At this point, my 2001 hardtop, nicknamed 1SC-YA thanks to its 1SC build code and lack of options, has a great swapped-in six-speed, an enhanced stock front- brake setup, and a killer street/track suspension compliant enough for New York City roads and potent enough to tear up a road course.
All the testing you've seen so far (and some that's still to come) has been done with stock power numbers. The 317 SAE ponies at the wheels, with 339 ft-lb of torque, have been a blast-and got better with synthetic Red Line fluids for a grand total of 329/349. But the potential of the LS1 is staggering, and since some of the best upgrades are heads/cam/bolt-on packages, it's time for more power.
I didn't want to just throw on one of several "go-to" packages and call it good; there are a ton of great combos out there, and GMHTP has covered its fair share f them.
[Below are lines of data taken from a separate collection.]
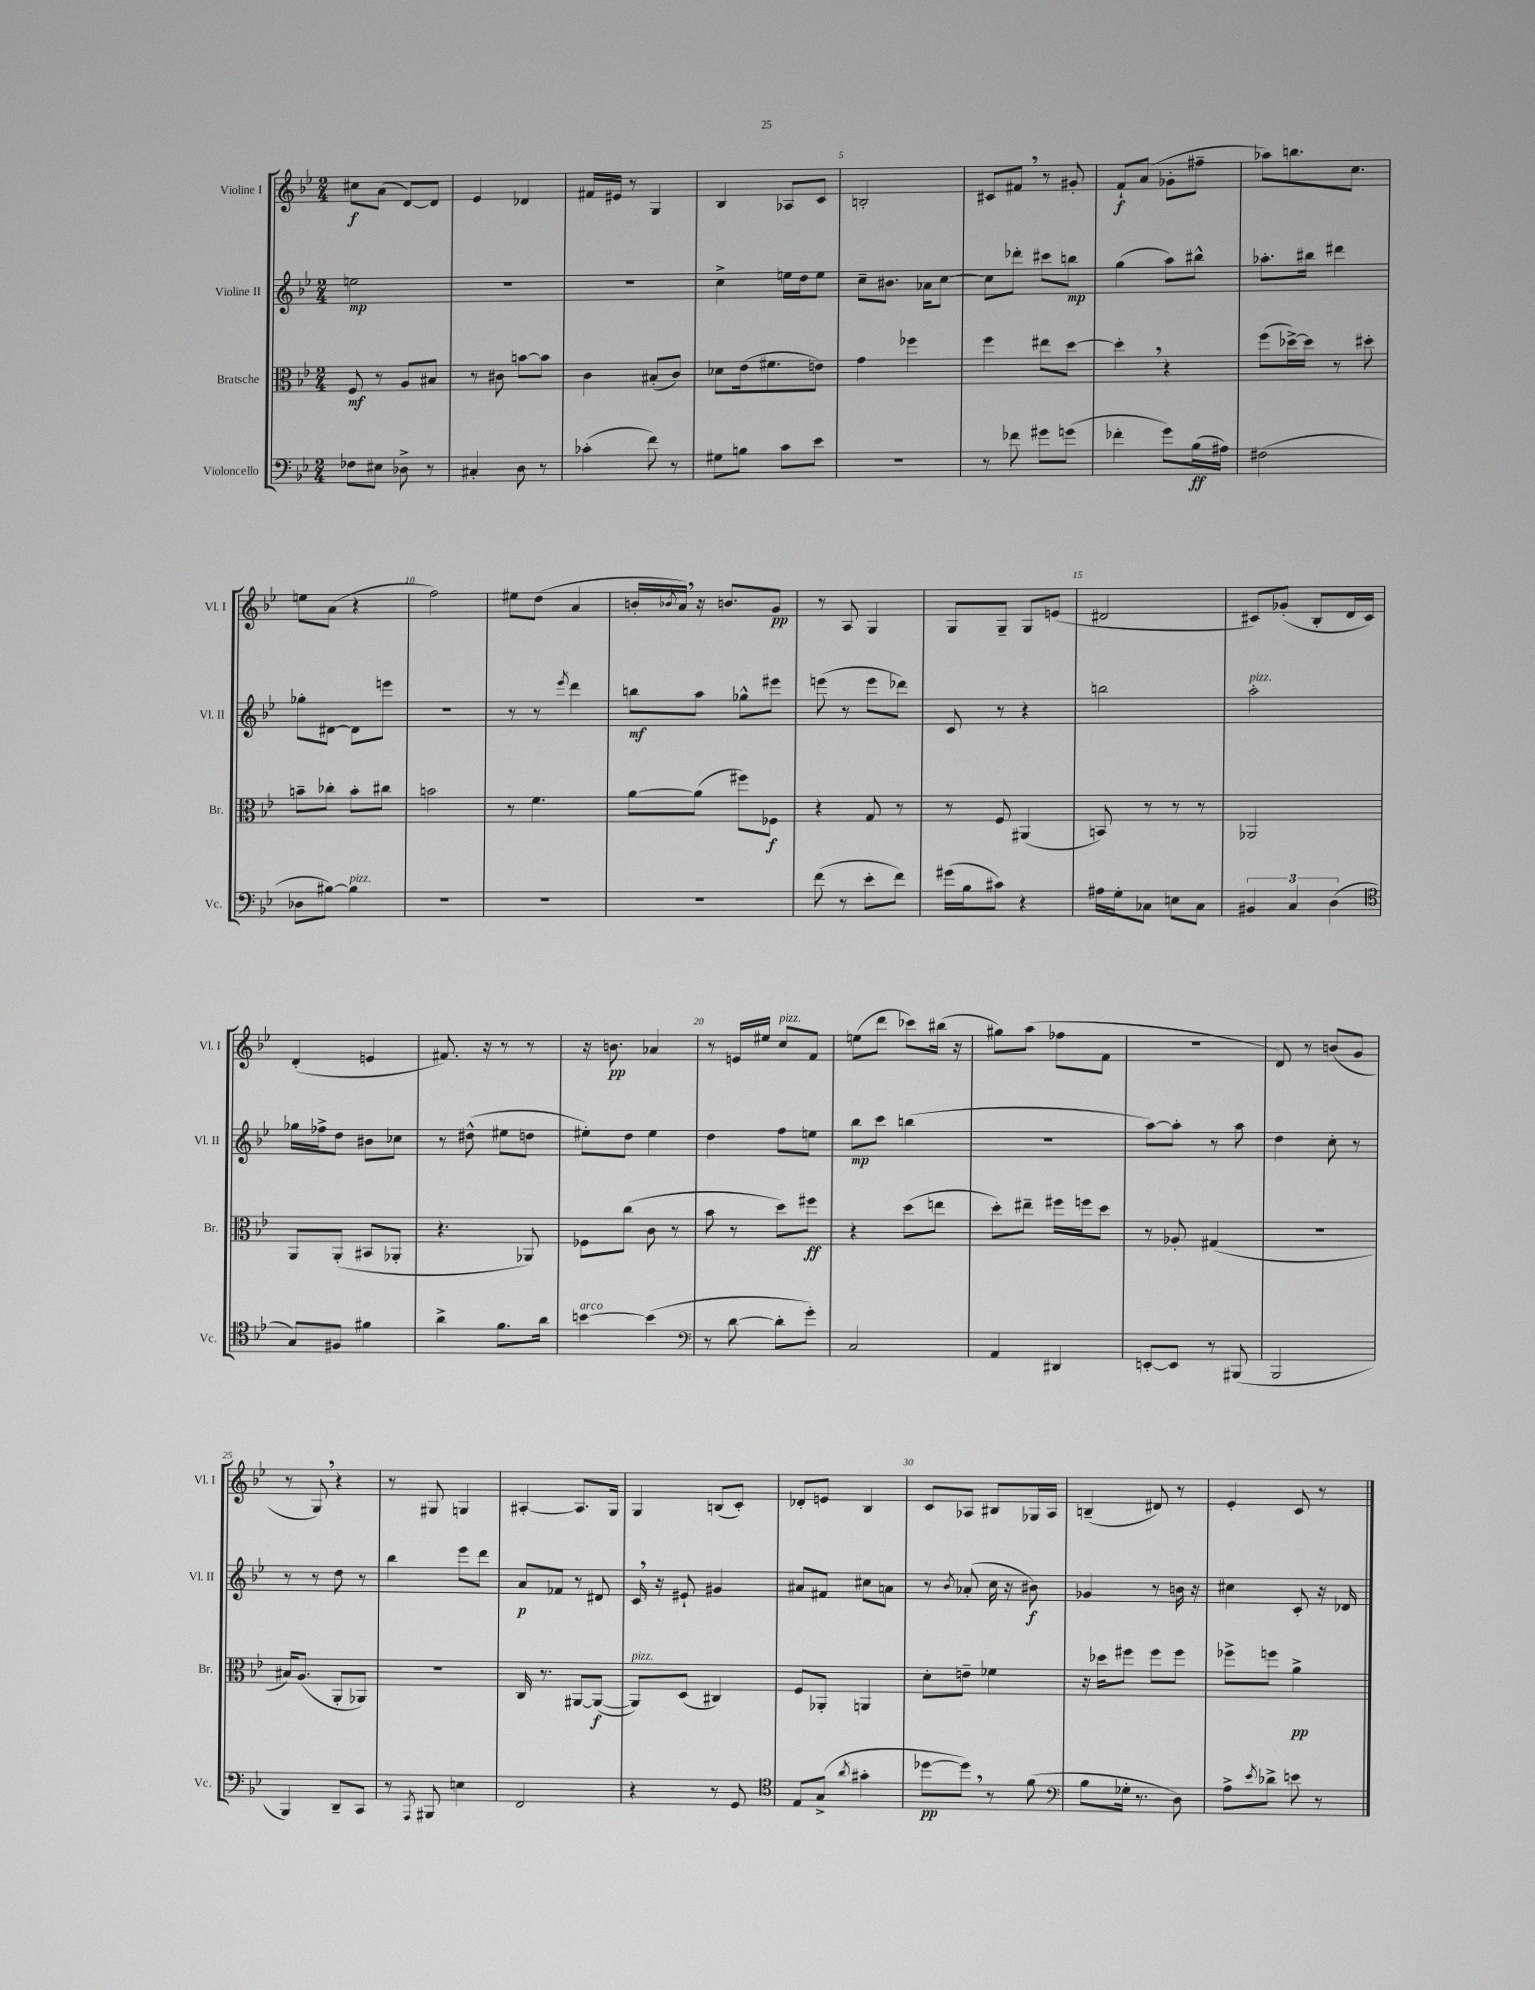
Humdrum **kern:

**kern	**kern	**kern	**kern
*staff4	*staff3	*staff2	*staff1
*clefF4	*clefC3	*clefG2	*clefG2
*k[b-e-]	*k[b-e-]	*k[b-e-]	*k[b-e-]
*M2/4	*M2/4	*M2/4	*M2/4
8F-	8F	2ee	8cc#
8E#	8r	.	(8a
8D-^	8A	.	[8d)
8r	8B#	.	8d]
=	=	=	=
4C#'	8r	2r	4e-
.	8c#	.	.
8D	[8b	.	4d-
8r	8b]	.	.
=	=	=	=
(4c-'	4c	2r	16f#
.	.	.	16e#
.	.	.	8r
8f)	(8B#'	.	4G
8r	8c)	.	.
=	=	=	=
8G#	8d-	4cc^	4B-
8B	(16e-	.	.
.	8.f#	.	.
8c	.	16ee	8A-
.	.	16dd	.
8e-	8e)	8ee	8c
=	=	=	=
2r	4g	8cc~	2B'
.	.	8.b#	.
.	4ff-	.	.
.	.	16a-	.
.	.	[8cc	.
=	=	=	=
8r	4ff	8cc]	8c#
8f-	.	8ddd-'	8f#
8g#	8ee#	8ccc#	8r
(8g	[8dd	8bb	8g#'
=	=	=	=
4f-'	4dd']	(4gg	8f`
.	.	.	(8a
8g)	4r	8aa)	8g-'
(16B-	.	8bb#^^	8ff#~
16A#)	.	.	.
=	=	=	=
(2F#	(8ff	8.aa-'	8aa-)
.	[16dd-^)	.	8.bb
.	16dd-]	16bb#	.
.	8r	4ddd#	.
.	.	.	8.cc
.	8dd#'	.	.
=	=	=	=
8D-	8b~	8gg-'	8ee
[8B#)	8cc-'	[8d#	(8a
4B#]	8b'	8d#]	4r
.	8cc#	8eee	.
=	=	=	=
2r	2b	2r	2ff)
=	=	=	=
2r	8r	8r	8ee#
.	4.f	8r	(8dd
.	.	8qeee-	.
.	.	4ddd	4a
=	=	=	=
2r	[8a	8bb	16b'
.	.	.	8qb-
.	.	.	16a)
.	(8a]	8aa	16r
.	.	.	8.b
.	8ff#)	8gg-^^	.
.	8F-	8eee#	8g
=	=	=	=
(8f	4r	(8eee	8r
8r	.	8r	8A
8e-'	8G	8eee	4G
8f)	8r	8ddd-)	.
=	=	=	=
(16g#	8r	8c	8G
16B-	.	.	.
8c#)	8F	8r	8G~
4r	(4AA#	4r	8G
.	.	.	(8e
=	=	=	=
16A#	8BB)	2bb	2d#
16G'	.	.	.
8C-	8r	.	.
8E	8r	.	.
8C-	8r	.	.
=	=	=	=
6BB#	2AA-	2aa'	8c#)
.	.	.	(8g-'
6C	.	.	.
.	.	.	8B-'
(6D	.	.	.
.	.	.	16d
.	.	.	16c#)
=	=	=	=
*clefC4	*	*	*
8G)	8AA	16gg-	(4d'
.	.	16ff-^	.
8F#	(8AA'	8dd	.
4f#	8BB#	8b#	4e
.	8AA-'	8cc-	.
=	=	=	=
4a^	4.r	8r	8.f#)
.	.	(8dd#^^	.
.	.	.	16r
8.f	.	8ee#	8r
.	8AA-)	8dd	8r
16a	.	.	.
=	=	=	=
[4b	8F-	8ee#')	16r
.	.	.	8.b
.	(8cc	8dd	.
(4b]	8c	4ee#	4a-
.	8r	.	.
=	=	=	=
*clefF4	*	*	*
8r	8b-	4dd	8r
[8d	8r	.	16e
.	.	.	16ee#
8d']	8dd)	8ff	8cc
8g')	8ff#	8ee	8f
=	=	=	=
2C	4r	8bb-	(8ee
.	.	8ccc	8ddd
.	(8dd	(4bb	8ccc-)
.	8ee	.	(16bb#
.	.	.	16r
=	=	=	=
4AA	8dd')	2r	8gg#)
.	8ee#~	.	(8aa
4DD#	16ff#	.	8ff-
.	16ff	.	.
.	8dd	.	8f
=	=	=	=
[8EE'	8r	[8aa)	2r
8EE]	8A-'	8aa']	.
8r	(4G#	8r	.
(8BBB#	.	8aa	.
=	=	=	=
2BBB-	2r	4dd	8d)
.	.	.	8r
.	.	8cc'	(8b
.	.	8r	8g
=	=	=	=
4BBB-)	16B#)	8r	8r
.	(8.A	.	.
.	.	8r	8G)
8DD~	8AA'	8dd	4r
8CC	8AA-)	8r	.
=	=	=	=
8r	2r	4bb-	8r
8qAAA	.	.	.
8BBB#	.	.	8G#
4E	.	8eee-	4G
.	.	8ddd	.
=	=	=	=
2FF	16C	8a	[4A#'
.	8.r	.	.
.	.	8f-	.
.	[8AA#	8r	8.A#]
.	(8AA#_	8d#	.
.	.	.	16G
=	=	=	=
4r	8AA#])	16c	4G
.	.	16r	.
.	(8D	8e#`	.
8r	4C#)	4g#	(8B
8GG	.	.	8c')
=	=	=	=
*clefC4	*	*	*
8E-	8F	8a#	8d-'
(8G^	8AA-'	8f#	8e
8qa	.	.	.
4g#'	4AA	8cc#	4B-
.	.	8a	.
=	=	=	=
[8dd-	8d'	8r	8c
.	.	8qb-	.
8dd-])	8e~	(8a-'	8A-
8r	4f-	16cc	8B#
.	.	16r	.
(8f	.	8b#)	16G-
.	.	.	16A-
=	=	=	=
*clefF4	*	*	*
8B-	16r	4g-	(4B~
.	16dd-	.	.
16G-'	8ff#	.	.
8.r	.	.	.
.	8ff#	8r	8d#)
8D)	8ff#	16b	8r
.	.	16r	.
=	=	=	=
8A^	8ff-^	4cc#	4e-'
8qe-	.	.	.
8d-^	8ff	.	.
8e	4a^	8c'	8c
8r	.	16r	8r
.	.	16d-	.
==	==	==	==
*-	*-	*-	*-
But for 1SC-YA, my plan was to assemble my own combo with an eye on price; replace worn parts with quality, costeffective pieces; dyno-test the new combo to show a solid power gain; and then comment on the fit, finish, and performance of the new goodies.
At the heart of this buildup are Patriot Performance cam and heads, Hooker headers, Y-pipe,exhaust system, and SLP airlid. Providing fuel is a set of FAST 60-pound injectors and a Racetronix fuel system.
Though the chosen parts will save big bucks, don't confuse this story with a dirt- heap build; an eye was kept on cost, but not at the expense of quality and longevity. The headers are a perfect example. I could have gone bottom dollar (and suffered the inevitable fit/finish problems), but I chose Hooker because they fit well, will last longer with the ceramic coating, and don't cost a bundle.
There are a few choices you might raise an eyebrow at, like the $500 fuel injectors. That's a big chunk, so no-buck guys might just say "keep the stockers in." This Z's 28-pounders, though right on the edge, would have worked in the short-term for low-400 wheel horsepower, but the duty cycle would have been maxed out. This is always a bad idea, as engines on the edge are much more likely to have problems. And as we were looking toward the future and bigger mods, these 60s (overkill, yes, but actually $10 cheaper than the 42-poundersfrom FAST), along with a solid new fuel pump and harness, meant wewon't have to replace this LS1's injectors again-saving money and time in the process.
We had the car and the parts, and TT Performance in Passaic, New Jersey, offered to do the install for GMHTP. TTP is a full-service install and tuning facility staffed with nice guys who know their way around LS engines and the vehicles they power. And with proprietor Matt Sorian's tuning background with HP Tuners, the all-important tuning aspect would be well covered.
Follow along as TT Performance transforms our stock-engine LS1 into a powerful street car.
A couple of weeks after TTP finished with the Z, Chris Werner and I made a trip out to Pennsylvania's Pocono Raceway. It wasn't driven on-track, but after several hundred miles of street and highway duty, stop-andgo traffic, etc., I got a pretty good feel for the new combination.
The heads and cam from Patriot work very well. The heads flow lots of air and allow tons of top-end power, especially since we put this cam in at the same time.The cam is fine for a daily driver-there is just a hint of surge at very low rpm, similar to many LS1 cams on the market. But it is more than worth it when the tach swings past 6,000. It loves to pull, and the 243 heads love to breathe. Matched up with the COMP lifters and pushrods, we've got a solid combo. No problems to date.
So far I'm very pleased with the Hooker exhaust system. The headers installed and fit well, there didn't seem to be any problems with the Y-pipe or exhaust, the tips look great, and there is a terrific, raspy rumble when this thing runs. So far, there have only been two exhaust clunks over very big bumps at high speed, which is to be expected. No problems.
Another Racetronix fuel system install, another hassle-free high-hp-capable LS1. This really is a nice pump and wiring setup. With the big 60-pound injectors, Matt at TTP had to work a little harder with the part-throttle tuning, but they drive and react like the 28s-but instead of a nearly maxed-out duty cycle, they are only at 55 percent. No problems.
The SLP airlid fits very well, and it seems like the oil pump is doing its job. While I don't have anything quantifiable to report on the Zex plugs or Torco oil, the gas is getting lit up, and the engine is getting lubed just fine.
I was hoping the 60-pounders wouldn't result in a lazy tune, but Matt Sorian's custom tune is a good one. Driveability with this cam is fine; it doesn't stall, starts and idles well, and the WOT air/fuel ratio is spot-on. No problems.
So there it is. I spent just over five grand for all these parts and 81 hp and 40 lb-ft at the wheels,and my car needed $537 worth of maintenance parts to get it up to par. You can get away with spending only around $4,800 for that power gain. Not too shabby.
*Depending on the condition of your car, you may not need O2 sensors/coils/wires. In this case,the total cost of this package would be $4,805.